* _Work instructions_
Extract every line below that contains the word "oder".

* _Records for the exercise_
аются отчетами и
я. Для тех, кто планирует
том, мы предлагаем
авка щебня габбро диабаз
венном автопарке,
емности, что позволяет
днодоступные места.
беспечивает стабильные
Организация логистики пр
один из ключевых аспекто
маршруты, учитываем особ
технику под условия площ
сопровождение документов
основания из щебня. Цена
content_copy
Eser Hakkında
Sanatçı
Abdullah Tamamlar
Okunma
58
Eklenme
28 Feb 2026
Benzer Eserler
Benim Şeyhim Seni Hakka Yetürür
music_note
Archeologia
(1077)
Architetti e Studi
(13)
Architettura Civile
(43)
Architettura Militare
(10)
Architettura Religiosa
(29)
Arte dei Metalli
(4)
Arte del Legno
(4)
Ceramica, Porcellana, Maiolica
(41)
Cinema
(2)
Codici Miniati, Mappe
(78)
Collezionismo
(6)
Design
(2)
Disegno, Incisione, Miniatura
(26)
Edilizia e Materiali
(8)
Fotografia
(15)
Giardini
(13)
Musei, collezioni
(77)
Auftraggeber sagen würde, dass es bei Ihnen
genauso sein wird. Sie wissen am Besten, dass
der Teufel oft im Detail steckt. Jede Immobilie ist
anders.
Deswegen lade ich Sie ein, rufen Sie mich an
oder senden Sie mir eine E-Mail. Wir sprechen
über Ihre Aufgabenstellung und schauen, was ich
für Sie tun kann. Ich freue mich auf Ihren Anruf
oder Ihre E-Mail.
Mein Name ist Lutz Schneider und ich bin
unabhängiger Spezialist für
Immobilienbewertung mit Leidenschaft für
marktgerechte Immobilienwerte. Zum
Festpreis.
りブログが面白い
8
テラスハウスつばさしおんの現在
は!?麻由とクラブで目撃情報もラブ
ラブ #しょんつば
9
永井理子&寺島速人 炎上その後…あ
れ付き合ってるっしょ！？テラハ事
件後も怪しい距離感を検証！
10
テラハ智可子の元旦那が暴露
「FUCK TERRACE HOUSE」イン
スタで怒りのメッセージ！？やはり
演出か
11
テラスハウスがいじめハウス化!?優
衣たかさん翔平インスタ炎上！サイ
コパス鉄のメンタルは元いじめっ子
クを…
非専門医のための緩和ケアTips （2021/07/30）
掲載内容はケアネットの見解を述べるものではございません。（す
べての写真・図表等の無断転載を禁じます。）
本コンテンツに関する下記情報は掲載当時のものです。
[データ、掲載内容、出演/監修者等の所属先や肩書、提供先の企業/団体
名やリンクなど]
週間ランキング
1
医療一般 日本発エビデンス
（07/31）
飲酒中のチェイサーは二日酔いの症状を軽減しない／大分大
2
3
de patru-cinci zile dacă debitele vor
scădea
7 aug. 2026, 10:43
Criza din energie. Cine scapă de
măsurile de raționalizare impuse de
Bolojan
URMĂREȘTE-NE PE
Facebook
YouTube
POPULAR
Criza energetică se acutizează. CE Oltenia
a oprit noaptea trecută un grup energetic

* _Written solution_
oder senden Sie mir eine E-Mail. Wir sprechen
oder Ihre E-Mail.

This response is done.